- Born: Ailsa Macgregor Keating
- Education: Clare College, Cambridge Massachusetts Institute of Technology
- Awards: Berwick Prize
- Scientific career
- Fields: Mathematics
- Workplaces: Columbia University Institute for Advanced Study University of Cambridge
- Thesis: Symplectic properties of Milnor fibres (2014)
- Doctoral advisor: Paul Seidel
- Website: www.dpmms.cam.ac.uk/person/amk50

= Ailsa Keating =

Mathematician

Ailsa Macgregor Keating is a mathematician specialising in symplectic geometry and homological mirror symmetry. She is a professor in the Department of Pure Mathematics and Mathematical Statistics at the University of Cambridge.

==Education and career==
Keating grew up in Toulouse, France. She read mathematics in Clare College, Cambridge from 2005 to 2009, earning a master's degree through Part III of the Mathematical Tripos. She went on to graduate study at the Massachusetts Institute of Technology, completing her dissertation in 2014 with the dissertation Symplectic properties of Milnor fibres supervised by Paul Seidel.

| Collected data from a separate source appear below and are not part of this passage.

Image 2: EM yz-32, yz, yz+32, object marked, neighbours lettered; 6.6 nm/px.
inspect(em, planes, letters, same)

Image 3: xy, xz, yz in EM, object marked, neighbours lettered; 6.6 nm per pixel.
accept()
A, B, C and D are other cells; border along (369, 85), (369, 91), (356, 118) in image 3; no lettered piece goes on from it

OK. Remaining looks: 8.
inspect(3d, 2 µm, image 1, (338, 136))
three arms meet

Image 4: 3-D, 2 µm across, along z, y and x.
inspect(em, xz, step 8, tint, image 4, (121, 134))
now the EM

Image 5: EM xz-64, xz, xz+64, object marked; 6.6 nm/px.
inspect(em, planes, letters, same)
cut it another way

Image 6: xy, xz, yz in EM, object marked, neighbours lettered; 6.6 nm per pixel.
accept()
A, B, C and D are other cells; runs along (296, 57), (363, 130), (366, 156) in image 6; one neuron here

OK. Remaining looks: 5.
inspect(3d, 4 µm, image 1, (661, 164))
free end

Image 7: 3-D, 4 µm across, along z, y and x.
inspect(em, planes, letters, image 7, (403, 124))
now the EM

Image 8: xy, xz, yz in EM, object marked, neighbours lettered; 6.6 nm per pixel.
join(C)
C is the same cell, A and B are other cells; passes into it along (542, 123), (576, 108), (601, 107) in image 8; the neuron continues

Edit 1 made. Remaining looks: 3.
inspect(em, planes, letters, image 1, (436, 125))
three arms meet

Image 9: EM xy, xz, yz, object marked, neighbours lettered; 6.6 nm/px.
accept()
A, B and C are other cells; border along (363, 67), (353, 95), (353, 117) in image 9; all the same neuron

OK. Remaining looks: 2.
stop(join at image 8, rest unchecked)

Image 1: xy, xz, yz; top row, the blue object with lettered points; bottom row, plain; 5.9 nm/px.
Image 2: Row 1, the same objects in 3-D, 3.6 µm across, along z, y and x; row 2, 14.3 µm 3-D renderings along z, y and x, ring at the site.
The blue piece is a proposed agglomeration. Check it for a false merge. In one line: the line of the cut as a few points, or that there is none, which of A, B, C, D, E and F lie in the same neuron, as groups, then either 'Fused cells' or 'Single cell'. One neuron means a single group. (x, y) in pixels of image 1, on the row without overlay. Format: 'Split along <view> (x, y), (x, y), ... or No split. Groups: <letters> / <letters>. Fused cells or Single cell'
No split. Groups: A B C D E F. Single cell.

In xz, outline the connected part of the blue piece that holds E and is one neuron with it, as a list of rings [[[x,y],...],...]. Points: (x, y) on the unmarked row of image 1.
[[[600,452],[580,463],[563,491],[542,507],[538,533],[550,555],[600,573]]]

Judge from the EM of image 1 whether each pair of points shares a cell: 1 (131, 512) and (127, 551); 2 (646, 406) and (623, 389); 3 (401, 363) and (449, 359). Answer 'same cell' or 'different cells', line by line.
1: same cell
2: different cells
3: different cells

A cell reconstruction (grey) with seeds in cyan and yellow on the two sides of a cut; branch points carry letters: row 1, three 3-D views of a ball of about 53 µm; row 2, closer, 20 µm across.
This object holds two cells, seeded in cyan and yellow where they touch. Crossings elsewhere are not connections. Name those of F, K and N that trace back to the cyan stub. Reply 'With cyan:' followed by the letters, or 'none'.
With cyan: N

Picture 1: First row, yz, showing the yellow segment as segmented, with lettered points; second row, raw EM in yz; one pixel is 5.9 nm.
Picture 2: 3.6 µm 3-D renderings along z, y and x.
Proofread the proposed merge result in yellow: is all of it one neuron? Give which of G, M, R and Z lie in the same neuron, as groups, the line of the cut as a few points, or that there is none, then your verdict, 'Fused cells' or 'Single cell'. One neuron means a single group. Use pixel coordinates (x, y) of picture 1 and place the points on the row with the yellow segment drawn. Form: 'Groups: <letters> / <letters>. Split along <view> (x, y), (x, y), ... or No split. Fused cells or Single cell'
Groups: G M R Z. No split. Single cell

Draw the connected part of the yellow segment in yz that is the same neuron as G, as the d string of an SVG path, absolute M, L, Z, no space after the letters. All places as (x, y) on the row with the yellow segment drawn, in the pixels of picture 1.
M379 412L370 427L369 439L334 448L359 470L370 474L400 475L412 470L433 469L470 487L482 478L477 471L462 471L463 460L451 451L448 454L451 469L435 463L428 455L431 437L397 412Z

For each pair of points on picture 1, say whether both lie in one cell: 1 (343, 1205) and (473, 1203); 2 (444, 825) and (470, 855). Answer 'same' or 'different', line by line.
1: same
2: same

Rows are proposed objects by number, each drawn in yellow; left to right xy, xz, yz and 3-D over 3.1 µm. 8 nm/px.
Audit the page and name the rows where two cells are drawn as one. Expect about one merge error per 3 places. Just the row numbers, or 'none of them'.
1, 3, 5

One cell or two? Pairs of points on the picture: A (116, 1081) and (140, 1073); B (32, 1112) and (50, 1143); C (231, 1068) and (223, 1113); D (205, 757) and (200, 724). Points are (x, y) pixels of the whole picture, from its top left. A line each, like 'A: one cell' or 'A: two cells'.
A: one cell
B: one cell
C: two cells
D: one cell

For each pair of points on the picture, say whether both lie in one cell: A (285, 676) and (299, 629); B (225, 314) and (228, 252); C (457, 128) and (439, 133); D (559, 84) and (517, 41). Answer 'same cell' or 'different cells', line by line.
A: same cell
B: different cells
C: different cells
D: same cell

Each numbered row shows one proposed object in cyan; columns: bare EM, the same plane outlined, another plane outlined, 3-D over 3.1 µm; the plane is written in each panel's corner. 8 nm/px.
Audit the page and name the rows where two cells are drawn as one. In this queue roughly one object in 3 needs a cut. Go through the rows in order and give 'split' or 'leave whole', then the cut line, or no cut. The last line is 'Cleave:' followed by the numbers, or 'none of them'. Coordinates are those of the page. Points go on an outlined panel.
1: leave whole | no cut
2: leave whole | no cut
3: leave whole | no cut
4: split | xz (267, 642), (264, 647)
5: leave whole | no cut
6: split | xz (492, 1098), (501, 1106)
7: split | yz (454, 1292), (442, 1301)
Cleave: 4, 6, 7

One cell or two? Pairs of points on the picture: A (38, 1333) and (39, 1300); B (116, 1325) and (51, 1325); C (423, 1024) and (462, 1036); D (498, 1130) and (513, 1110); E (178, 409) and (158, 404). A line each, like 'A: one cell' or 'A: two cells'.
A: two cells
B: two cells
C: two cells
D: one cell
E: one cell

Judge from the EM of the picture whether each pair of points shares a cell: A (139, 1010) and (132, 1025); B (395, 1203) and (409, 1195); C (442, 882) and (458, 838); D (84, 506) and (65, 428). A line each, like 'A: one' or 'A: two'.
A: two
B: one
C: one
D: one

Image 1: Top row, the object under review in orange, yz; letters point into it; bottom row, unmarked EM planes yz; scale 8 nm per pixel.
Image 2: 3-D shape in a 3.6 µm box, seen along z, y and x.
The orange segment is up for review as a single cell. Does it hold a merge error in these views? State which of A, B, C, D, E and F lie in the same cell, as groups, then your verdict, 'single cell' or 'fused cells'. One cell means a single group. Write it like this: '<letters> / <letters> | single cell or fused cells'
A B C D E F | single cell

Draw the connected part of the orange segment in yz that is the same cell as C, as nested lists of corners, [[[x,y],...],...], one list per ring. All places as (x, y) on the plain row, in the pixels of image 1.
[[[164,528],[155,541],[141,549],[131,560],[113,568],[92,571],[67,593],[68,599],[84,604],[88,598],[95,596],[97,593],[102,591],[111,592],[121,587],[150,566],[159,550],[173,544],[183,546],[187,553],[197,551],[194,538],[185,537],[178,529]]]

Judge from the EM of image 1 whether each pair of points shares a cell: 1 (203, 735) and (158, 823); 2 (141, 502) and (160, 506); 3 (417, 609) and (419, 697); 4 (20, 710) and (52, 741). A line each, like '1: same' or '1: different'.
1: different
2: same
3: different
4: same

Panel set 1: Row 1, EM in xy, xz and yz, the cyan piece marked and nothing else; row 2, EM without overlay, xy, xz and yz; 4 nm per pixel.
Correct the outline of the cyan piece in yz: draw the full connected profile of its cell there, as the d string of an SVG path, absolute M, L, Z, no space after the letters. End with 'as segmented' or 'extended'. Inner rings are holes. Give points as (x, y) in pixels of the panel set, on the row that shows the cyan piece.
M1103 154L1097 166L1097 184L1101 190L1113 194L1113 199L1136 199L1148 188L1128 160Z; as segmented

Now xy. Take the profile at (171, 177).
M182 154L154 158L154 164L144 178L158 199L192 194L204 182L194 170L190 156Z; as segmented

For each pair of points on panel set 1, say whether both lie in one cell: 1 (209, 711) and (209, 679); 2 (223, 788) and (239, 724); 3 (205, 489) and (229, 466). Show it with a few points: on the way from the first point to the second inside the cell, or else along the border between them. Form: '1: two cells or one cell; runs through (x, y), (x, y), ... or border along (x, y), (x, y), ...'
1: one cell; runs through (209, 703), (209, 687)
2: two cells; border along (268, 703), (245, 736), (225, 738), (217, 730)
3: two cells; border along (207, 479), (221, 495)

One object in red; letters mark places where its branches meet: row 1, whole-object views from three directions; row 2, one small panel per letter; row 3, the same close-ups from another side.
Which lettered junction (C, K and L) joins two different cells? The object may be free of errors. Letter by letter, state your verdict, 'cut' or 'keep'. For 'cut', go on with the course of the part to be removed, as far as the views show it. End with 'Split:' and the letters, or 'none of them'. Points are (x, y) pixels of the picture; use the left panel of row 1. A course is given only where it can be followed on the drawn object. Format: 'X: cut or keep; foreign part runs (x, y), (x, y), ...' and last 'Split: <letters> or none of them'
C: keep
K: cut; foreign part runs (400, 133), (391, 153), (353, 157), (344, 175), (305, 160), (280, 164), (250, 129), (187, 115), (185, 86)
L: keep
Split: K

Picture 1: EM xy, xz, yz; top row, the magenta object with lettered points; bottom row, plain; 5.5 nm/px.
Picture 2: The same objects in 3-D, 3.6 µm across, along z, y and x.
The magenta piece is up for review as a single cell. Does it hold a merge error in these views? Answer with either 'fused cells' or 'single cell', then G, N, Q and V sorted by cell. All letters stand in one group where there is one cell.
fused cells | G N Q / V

She returned to Cambridge as a Junior Research Fellow in Trinity College in 2014, at the same time doing postdoctoral research as a Simons Foundation Junior Fellow at Columbia University and a member of the Institute for Advanced Study. She became a lecturer at Cambridge in 2017 and was promoted to professor in 2023.

==Recognition==
Keating is the winner of the 2021 Berwick Prize of the London Mathematical Society, for her research using Dehn twists to study the symmetries of symplectic manifolds.